The electrical windings and the magnetic core in a transformer are subject to a number of different forces during operation, for example

a)Expansion and contraction due to thermal cycling
c)Local heating due to magnetic flux
d)Impact forces due to through fault current
e)Excessive heating due to overloading condition on inadequate cooling

These forces can cause deterioration and failure of the winding electrical insulation. Table 1 summarizes failure statistics for a broad range of transformer failure causes reported by a group of U.S. utilities over a period of years.

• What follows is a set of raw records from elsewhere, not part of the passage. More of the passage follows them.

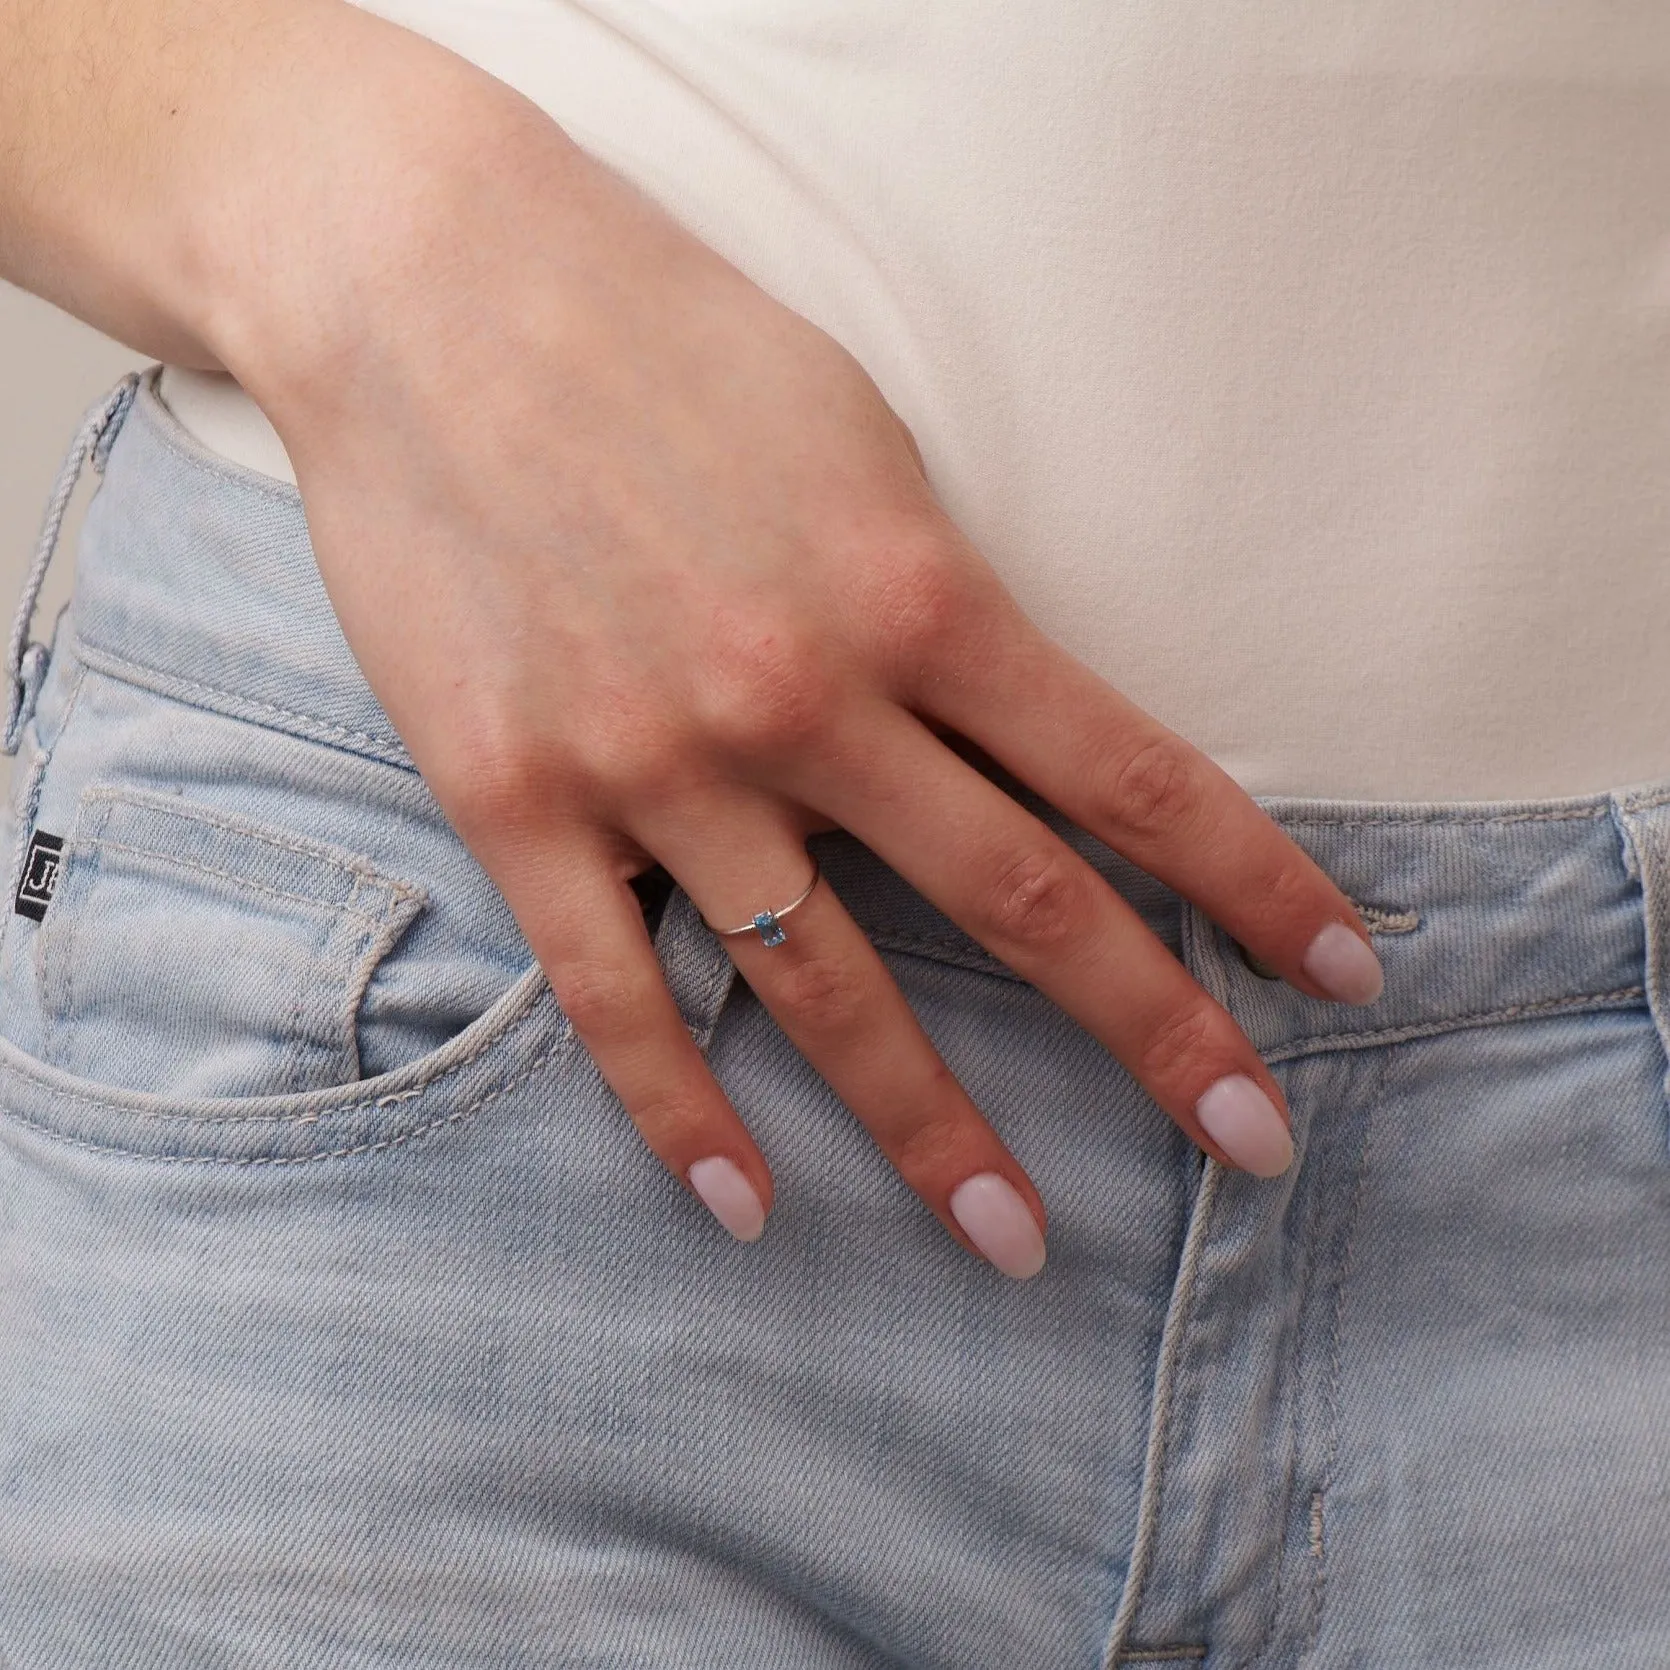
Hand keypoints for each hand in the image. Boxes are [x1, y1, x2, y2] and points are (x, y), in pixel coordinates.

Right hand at [229, 61, 1382, 1278]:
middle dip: (1156, 1035)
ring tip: (1017, 1239)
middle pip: (1019, 905)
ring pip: (824, 989)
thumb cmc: (666, 341)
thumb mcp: (859, 438)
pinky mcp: (519, 801)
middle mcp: (803, 698)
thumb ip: (940, 598)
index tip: (1342, 973)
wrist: (426, 292)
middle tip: (1254, 1143)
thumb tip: (1008, 730)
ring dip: (933, 1131)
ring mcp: (657, 764)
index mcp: (913, 592)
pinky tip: (746, 1205)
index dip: (1254, 886)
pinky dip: (679, 1112)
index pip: (1129, 776)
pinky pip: (615, 992)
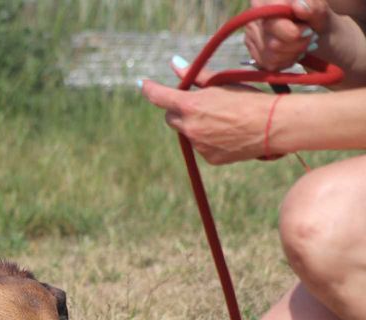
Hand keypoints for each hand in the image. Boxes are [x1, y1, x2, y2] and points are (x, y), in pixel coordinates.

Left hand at [140, 78, 274, 164]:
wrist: (273, 125)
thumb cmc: (248, 98)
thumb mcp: (222, 83)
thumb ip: (195, 76)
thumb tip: (174, 63)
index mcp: (190, 105)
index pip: (159, 97)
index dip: (150, 90)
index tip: (144, 85)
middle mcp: (190, 127)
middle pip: (171, 118)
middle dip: (179, 111)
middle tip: (199, 105)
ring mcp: (198, 145)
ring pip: (188, 133)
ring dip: (197, 126)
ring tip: (224, 120)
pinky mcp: (209, 157)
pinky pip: (202, 147)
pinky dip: (209, 140)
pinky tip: (229, 134)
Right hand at [245, 0, 329, 70]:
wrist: (314, 30)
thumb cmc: (315, 16)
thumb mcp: (320, 8)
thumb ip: (312, 5)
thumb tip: (298, 7)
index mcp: (265, 2)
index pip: (272, 23)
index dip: (292, 32)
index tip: (309, 31)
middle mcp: (253, 20)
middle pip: (274, 44)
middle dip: (298, 44)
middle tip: (310, 37)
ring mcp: (251, 39)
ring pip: (273, 56)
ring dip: (295, 53)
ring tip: (303, 44)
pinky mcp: (255, 55)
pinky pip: (271, 65)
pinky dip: (288, 60)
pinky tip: (294, 51)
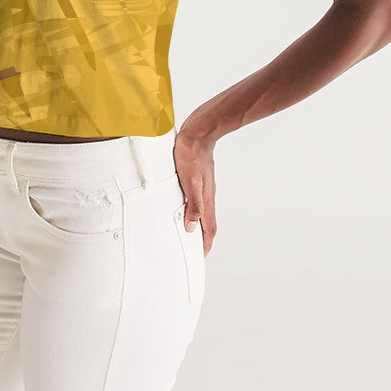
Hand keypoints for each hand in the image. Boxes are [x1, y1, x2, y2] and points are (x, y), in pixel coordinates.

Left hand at [172, 120, 216, 257]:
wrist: (198, 132)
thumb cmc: (191, 154)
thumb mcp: (189, 181)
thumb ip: (193, 204)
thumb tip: (191, 227)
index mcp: (206, 199)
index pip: (208, 229)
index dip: (204, 245)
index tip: (199, 258)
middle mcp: (207, 195)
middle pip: (207, 223)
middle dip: (201, 239)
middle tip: (191, 250)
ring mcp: (204, 187)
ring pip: (202, 211)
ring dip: (196, 224)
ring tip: (185, 233)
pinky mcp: (198, 178)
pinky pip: (197, 200)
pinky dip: (192, 210)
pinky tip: (182, 207)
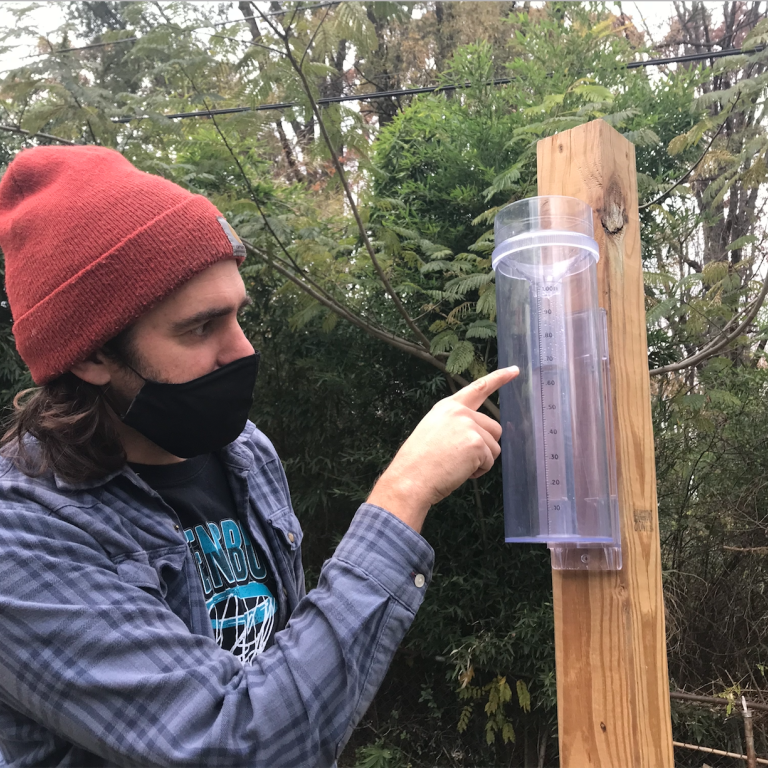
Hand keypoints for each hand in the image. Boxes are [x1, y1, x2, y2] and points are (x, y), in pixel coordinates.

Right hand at [367, 366, 518, 531]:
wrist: (410, 478)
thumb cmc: (418, 463)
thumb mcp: (434, 431)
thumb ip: (456, 425)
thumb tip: (477, 436)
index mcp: (448, 407)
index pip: (478, 388)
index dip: (499, 378)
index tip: (514, 370)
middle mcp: (460, 412)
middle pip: (494, 428)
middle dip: (484, 447)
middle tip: (460, 459)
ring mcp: (469, 426)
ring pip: (494, 447)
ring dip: (481, 461)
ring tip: (456, 465)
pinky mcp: (477, 443)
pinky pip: (490, 461)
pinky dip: (478, 471)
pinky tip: (459, 472)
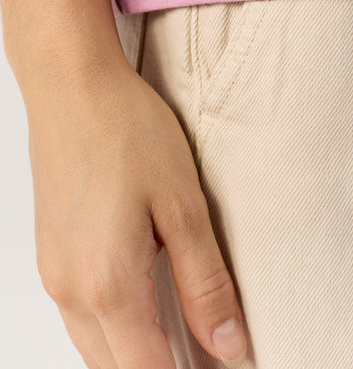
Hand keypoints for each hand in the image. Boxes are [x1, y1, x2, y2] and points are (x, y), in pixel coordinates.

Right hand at [25, 57, 247, 368]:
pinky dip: (113, 326)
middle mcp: (70, 290)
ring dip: (134, 353)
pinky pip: (80, 315)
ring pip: (94, 347)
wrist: (73, 87)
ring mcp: (54, 272)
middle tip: (206, 352)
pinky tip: (143, 299)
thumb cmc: (127, 132)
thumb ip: (204, 282)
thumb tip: (227, 344)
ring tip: (180, 334)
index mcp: (108, 285)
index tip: (221, 366)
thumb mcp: (183, 206)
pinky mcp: (51, 252)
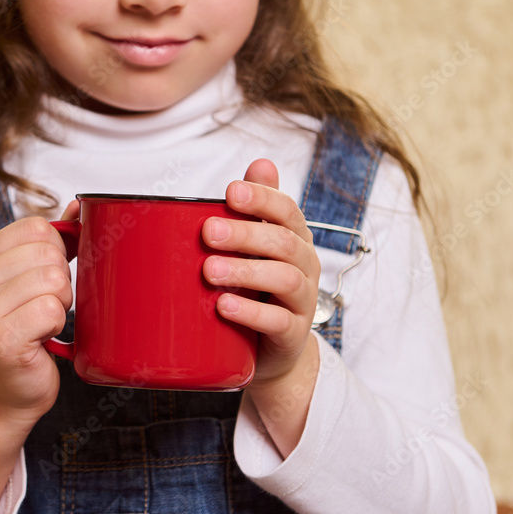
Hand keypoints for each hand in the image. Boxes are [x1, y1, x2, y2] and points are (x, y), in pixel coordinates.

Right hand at [0, 200, 77, 423]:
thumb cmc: (19, 336)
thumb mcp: (27, 282)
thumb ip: (51, 244)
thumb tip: (79, 207)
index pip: (37, 227)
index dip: (58, 251)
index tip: (45, 279)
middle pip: (49, 252)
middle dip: (61, 281)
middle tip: (42, 308)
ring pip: (55, 280)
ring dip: (61, 305)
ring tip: (41, 324)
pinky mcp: (1, 338)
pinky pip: (52, 311)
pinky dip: (56, 326)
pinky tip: (40, 339)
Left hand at [201, 159, 320, 385]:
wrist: (271, 351)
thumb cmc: (259, 289)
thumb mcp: (255, 247)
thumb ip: (256, 209)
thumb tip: (261, 162)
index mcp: (293, 238)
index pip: (286, 210)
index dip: (262, 198)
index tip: (230, 192)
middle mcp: (304, 265)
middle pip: (282, 242)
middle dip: (245, 234)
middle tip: (208, 232)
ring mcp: (302, 300)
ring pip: (284, 278)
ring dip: (246, 271)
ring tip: (210, 270)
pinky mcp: (293, 333)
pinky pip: (278, 321)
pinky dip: (250, 313)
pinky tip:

The detection systems that monitor other transformer parameters can be used to indicate an incipient electrical fault. Prompt response to these indicators may help avoid a serious fault. For example

a) Temperature monitors for winding or oil temperature are typically used to initiate an alarm requiring investigation by maintenance staff.

b) Gas detection relays can detect the evolution of gases within the transformer oil. Analysis of the gas composition indicates the mechanism that caused the formation of the gas; e.g., acetylene can be caused by electrical arcing, other gases are caused by corona and thermal degradation of the cellulose insulation.

The gas detection relays may be used to trip or alarm depending on utility practice. Generally, gas analysis is performed on samples of the oil, which are collected periodically. Alternatively, a continuous gas analyzer is available to allow on-line detection of insulation system degradation.

c) Sudden-pressure relays respond to the pressure waves in the transformer oil caused by the gas evolution associated with arcing.

d) Oil level detectors sense the oil level in the tank and are used to alarm for minor reductions in oil level and trip for severe reductions.